**TRY IT:**
Print out the entries from the line containing "Façade 3 mètres" through the last line, exactly, and print nothing else. Pictures are not copied.
+===+
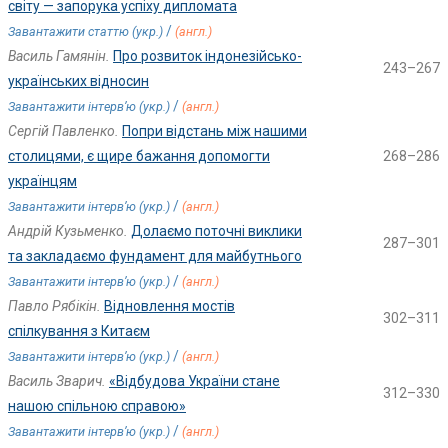
світу — запорука успіху дипломата
/
Завантажити статтю (укр.)
(англ.)
Василь Гамянін.
Про розвиток індонезійсько-
243–267
українських відносин
/
Завантажити інтерв’ю (укр.)
(англ.)
Сергій Павленко.
Попри відстань між нашими
столицями, є щире бажання допомогти
268–286
українцям
/
Завантажити інтерв’ю (укр.)
(англ.)
Андрій Кузьменко.
Долаємо поточні виклики
287–301
та закладаємо фундамент для майбутнього
/
Завантажити інтерв’ю (укр.)
(англ.)
Павло Рябікін.
Відновлення мостів
302–311
спілкування з Китаєм
/
Завантажити інтерв’ю (укр.)
(англ.)
Василь Зварич.
«Відбудова України стане
312–330
нашою спільною справою»
/
Завантажити інтерв’ю (укр.)
(англ.)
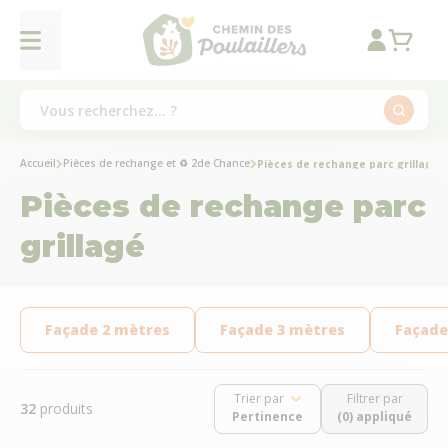
Accueil
Pièces de rechange et ♻ 2de Chance
Pièces de rechange parc grillagé
Pièces de rechange parc
grillagé
Façade 2 mètres
Façade 3 mètres
Façade
Trier par
Filtrer par
32
produits
(0) appliqué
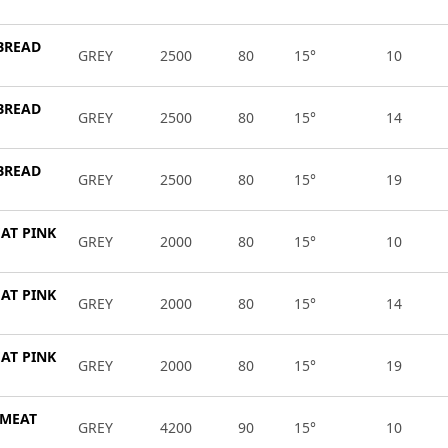
 BREAD
GREY
2500
80
15°
10
 BREAD
GREY
2500
80
15°
14
 BREAD
GREY
2500
80
15°
19
EAT PINK
GREY
2000
80
15°
10
EAT PINK
GREY
2000
80
15°
14
EAT PINK
GREY
2000
80
15°
19
 MEAT
GREY
4200
90
15°
10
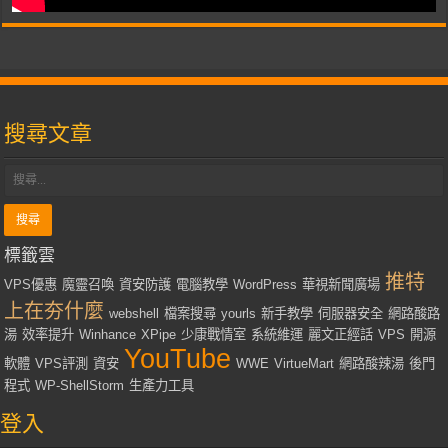
搜尋文章
標籤雲
推特
VPS優惠
魔靈召喚
資安防護
電腦教學
WordPress
華視新聞廣場
上在夯什麼
webshell
檔案搜尋
yourls
新手教學
伺服器安全
網路酸路
湯
效率提升
Winhance
XPipe
少康戰情室
系統維運
麗文正經話
VPS
開源
YouTube
軟體
VPS評測
資安
WWE
VirtueMart
網路酸辣湯
後門
程式
WP-ShellStorm
生產力工具
登入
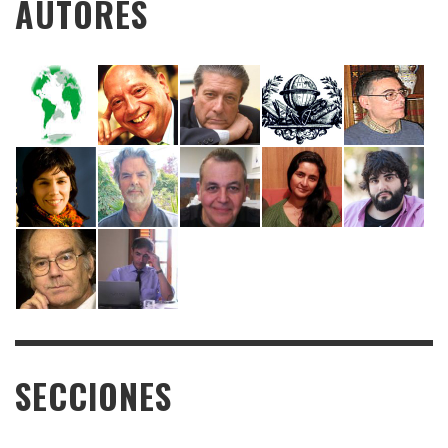
AUTORES
SECCIONES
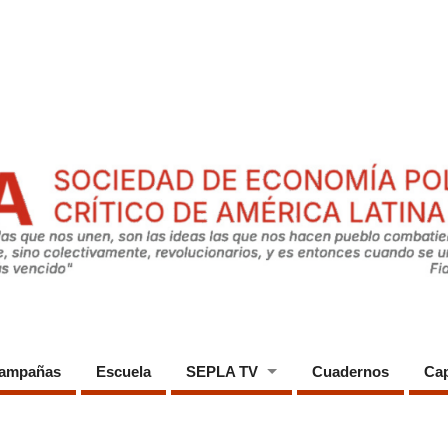
ampañas
Escuela
SEPLA TV
Cuadernos
Cap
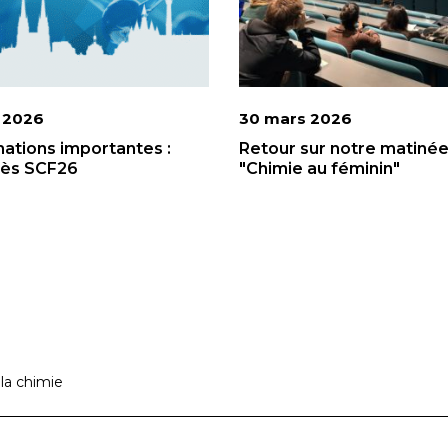
n 2026
30 mars 2026
mations importantes :
Retour sur notre matiné
ès SCF26
"Chimie au féminin"
 la chimie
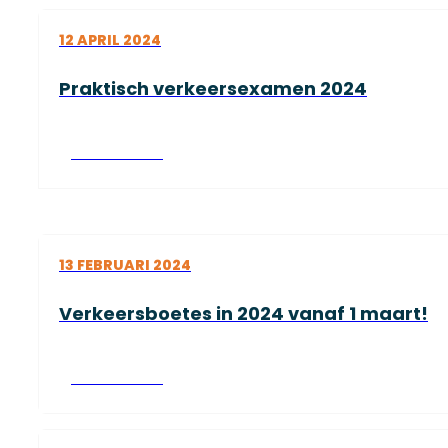
12 APRIL 2024
Praktisch verkeersexamen 2024
Lees verder
13 FEBRUARI 2024
Verkeersboetes in 2024 vanaf 1 maart!
Lees verder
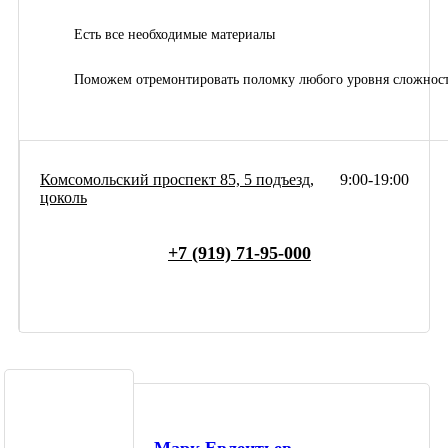
Есть все необходимые материалы
Поможем отремонтировать поломку любого уровня сложнос
Комсомольский проспект 85, 5 подъезд,
9:00-19:00
цоколь
+7 (919) 71-95-000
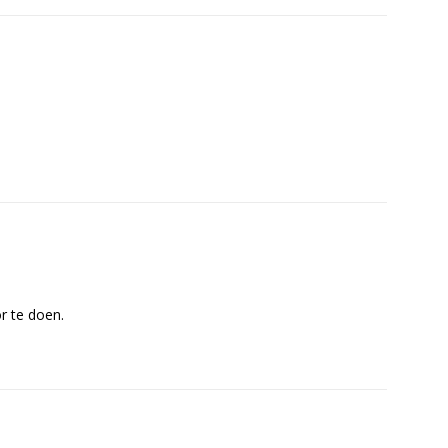
or te doen.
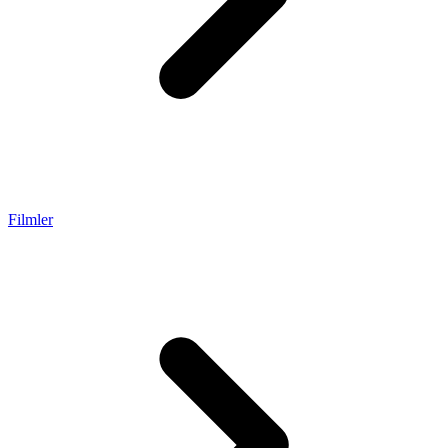
Filmler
+===+
**SOLUTION:**
Façade 3 mètres
Façade
Trier par
Filtrer par
32
produits
(0) appliqué
 BREAD
GREY
2500
80
15°
10
 BREAD
GREY
2500
80
15°
14
 BREAD
GREY
2500
80
15°
19
EAT PINK
GREY
2000
80
15°
10
EAT PINK
GREY
2000
80
15°
14
EAT PINK
GREY
2000
80
15°
19
 MEAT
GREY
4200
90
15°
10
搜尋文章
標籤雲
推特
VPS優惠
魔靈召喚
資安防護
電腦教學
WordPress
華視新聞廣場
上在夯什麼
webshell
檔案搜尋
yourls
新手教學
伺服器安全
網路酸路
湯
效率提升
Winhance
XPipe
少康戰情室
系統維運
麗文正經話
VPS
開源
YouTube
軟體
VPS評測
資安
WWE
VirtueMart
網路酸辣湯
後門
程式
WP-ShellStorm
生產力工具
登入
AUTORES
SECCIONES
ampañas
Escuela
SEPLA TV
Cuadernos
Cap
n 2026
30 mars 2026
mations importantes :
Retour sur notre matiné
ès SCF26
"Chimie au féminin"
 la chimie
12 APRIL 2024
Praktisch verkeersexamen 2024
Lees verder
13 FEBRUARI 2024
Verkeersboetes in 2024 vanaf 1 maart!
Lees verder
Есть все необходимые материалы
Поможем отремонтировать поломку любого уровня сложнос
Комсомольский проспект 85, 5 подъезд,
9:00-19:00
цоколь
+7 (919) 71-95-000
or te doen.
Filmler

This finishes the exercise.